Planteamiento del problema =>
Responde a las siguientes preguntas con datos del fragmento sobre la retirada de nieve.
(a) ¿De dónde consiguió Germán las palas?
(b) ¿Qué día empezó Germán a retirar nieve?
(c) ¿Por qué estuvo Germán retirando montones también en el siguiente portal?

Fragmento del documento =>

··········

Por el centro y Chamberí, donde las calles son más amplias, ya se ven máquinas quitanieves trabajando. Al cruzar Alberto Aguilera, esquina Galileo, está Germán, portero, hablando con una vecina mayor, María José, que pasea agarrada a una acompañante silente mientras dispara soluciones al colapso de estos días: “Tenía que estar la UME. Y los parados. Y los migrantes”. La mujer prosigue la marcha y Germán explica que las palas él las consiguió de una obra que había en el edificio. “Tenía llaves y entré, después avisé al encargado; están solicitadísimas”, asegura. El trabajo está siendo “una pana tremenda”, desde que el domingo empezó a retirar nieve. Además, la colega del siguiente portal está de baja, así que estuvo retirando montones por allí también.

··········

[Registros de una colección]
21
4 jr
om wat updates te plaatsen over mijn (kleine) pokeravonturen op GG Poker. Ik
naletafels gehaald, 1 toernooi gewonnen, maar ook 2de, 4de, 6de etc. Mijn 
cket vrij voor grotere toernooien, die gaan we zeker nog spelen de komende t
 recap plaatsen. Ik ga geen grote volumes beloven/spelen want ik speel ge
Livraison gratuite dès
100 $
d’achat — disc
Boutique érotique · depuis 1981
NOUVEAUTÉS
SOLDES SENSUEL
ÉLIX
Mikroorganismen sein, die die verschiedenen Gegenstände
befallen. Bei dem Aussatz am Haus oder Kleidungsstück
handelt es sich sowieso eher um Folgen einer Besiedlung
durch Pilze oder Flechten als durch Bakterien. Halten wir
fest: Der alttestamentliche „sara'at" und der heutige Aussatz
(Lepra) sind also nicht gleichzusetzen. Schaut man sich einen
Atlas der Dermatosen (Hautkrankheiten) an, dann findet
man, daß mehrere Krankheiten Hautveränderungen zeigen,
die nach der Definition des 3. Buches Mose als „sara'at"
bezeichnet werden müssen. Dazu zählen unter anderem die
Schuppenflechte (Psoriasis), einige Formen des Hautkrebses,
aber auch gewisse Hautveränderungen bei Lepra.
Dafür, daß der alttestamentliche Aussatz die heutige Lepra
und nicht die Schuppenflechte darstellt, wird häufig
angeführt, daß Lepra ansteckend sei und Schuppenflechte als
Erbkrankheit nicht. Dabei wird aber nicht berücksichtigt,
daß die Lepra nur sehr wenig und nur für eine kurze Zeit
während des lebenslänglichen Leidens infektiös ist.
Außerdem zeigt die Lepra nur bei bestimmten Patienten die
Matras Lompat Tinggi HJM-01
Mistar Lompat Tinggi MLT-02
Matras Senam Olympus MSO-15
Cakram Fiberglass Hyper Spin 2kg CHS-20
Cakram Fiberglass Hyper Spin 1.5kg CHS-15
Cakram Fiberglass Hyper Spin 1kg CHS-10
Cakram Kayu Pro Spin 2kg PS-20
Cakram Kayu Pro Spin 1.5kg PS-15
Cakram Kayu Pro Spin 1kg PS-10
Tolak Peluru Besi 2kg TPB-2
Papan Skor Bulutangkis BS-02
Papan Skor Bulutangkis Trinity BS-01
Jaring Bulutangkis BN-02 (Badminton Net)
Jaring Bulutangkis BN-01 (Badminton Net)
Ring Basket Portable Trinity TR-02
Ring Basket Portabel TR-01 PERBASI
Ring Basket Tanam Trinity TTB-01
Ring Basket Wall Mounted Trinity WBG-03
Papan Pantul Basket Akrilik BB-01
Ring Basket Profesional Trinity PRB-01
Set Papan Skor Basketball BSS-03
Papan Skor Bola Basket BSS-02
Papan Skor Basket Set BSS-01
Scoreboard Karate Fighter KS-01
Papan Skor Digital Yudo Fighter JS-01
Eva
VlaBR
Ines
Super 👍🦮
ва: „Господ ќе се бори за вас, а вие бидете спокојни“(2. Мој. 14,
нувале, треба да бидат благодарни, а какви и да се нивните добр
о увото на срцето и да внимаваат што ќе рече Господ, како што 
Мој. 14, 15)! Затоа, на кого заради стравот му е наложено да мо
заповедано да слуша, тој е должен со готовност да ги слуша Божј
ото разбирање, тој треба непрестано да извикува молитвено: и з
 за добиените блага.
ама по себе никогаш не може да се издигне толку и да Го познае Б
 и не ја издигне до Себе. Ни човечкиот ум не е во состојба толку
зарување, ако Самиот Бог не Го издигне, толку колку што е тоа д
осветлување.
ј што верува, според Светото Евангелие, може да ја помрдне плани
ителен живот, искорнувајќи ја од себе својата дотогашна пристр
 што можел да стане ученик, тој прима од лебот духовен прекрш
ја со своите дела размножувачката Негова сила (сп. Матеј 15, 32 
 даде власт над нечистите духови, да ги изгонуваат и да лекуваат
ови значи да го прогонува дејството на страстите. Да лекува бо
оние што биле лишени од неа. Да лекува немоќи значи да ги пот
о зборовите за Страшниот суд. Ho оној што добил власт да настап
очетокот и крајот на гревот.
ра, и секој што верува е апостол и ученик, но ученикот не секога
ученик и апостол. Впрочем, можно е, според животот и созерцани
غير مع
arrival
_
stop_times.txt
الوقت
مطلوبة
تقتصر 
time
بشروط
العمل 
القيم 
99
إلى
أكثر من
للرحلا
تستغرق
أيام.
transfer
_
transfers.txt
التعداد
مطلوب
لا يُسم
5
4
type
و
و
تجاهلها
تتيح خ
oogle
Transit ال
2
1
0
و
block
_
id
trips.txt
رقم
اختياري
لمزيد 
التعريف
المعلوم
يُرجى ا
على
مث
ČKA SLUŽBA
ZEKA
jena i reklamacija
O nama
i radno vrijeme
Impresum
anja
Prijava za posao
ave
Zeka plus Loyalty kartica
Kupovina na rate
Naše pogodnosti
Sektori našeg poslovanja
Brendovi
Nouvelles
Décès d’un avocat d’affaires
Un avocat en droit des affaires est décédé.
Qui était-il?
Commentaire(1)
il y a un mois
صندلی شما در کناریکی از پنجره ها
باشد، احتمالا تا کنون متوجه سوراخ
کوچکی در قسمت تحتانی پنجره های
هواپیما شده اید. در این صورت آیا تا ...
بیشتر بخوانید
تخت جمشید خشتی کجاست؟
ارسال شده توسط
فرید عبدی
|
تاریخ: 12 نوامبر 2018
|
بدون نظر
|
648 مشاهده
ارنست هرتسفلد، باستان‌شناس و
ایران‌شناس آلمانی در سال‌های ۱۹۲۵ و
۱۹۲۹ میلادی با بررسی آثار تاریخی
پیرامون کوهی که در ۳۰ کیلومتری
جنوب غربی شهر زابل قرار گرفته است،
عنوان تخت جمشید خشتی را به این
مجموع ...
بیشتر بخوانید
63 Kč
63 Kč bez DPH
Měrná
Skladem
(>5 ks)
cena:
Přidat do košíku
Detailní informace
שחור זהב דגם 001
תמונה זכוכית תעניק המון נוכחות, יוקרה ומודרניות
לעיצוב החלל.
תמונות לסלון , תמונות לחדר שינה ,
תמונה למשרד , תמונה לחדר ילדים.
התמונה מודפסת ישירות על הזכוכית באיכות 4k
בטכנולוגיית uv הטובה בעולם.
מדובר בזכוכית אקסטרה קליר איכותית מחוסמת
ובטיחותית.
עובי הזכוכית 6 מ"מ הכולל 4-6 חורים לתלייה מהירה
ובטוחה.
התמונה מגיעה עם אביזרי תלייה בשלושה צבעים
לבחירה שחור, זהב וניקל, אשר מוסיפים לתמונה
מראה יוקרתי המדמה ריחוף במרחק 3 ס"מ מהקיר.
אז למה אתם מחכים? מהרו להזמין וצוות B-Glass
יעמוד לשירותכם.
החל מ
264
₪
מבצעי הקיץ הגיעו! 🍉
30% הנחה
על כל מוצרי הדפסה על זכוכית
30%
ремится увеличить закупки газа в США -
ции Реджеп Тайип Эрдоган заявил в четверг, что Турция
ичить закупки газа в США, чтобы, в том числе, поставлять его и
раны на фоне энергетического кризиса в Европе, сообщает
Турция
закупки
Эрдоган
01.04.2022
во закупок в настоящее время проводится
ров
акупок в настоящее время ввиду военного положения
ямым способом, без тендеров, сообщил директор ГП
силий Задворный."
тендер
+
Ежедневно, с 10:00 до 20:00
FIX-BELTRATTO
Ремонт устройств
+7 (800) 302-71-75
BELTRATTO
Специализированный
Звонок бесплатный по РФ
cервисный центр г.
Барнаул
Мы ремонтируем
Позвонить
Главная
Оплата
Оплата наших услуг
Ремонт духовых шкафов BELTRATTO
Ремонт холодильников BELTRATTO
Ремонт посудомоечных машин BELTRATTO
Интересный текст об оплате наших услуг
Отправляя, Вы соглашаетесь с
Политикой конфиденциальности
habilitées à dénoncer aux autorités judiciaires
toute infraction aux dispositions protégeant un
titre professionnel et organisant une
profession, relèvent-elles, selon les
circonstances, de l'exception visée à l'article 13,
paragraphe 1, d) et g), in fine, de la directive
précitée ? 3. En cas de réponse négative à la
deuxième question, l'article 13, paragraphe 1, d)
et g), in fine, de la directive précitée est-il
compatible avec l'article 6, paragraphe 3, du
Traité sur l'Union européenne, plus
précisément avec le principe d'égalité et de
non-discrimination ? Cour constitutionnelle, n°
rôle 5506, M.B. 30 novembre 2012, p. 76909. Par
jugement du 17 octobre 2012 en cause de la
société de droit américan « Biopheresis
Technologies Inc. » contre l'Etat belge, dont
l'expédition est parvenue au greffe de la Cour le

··········

Resultado del ejercicio =>
(a) De una obra que había en el edificio.
(b) El domingo.
(c) Porque la colega del siguiente portal está de baja.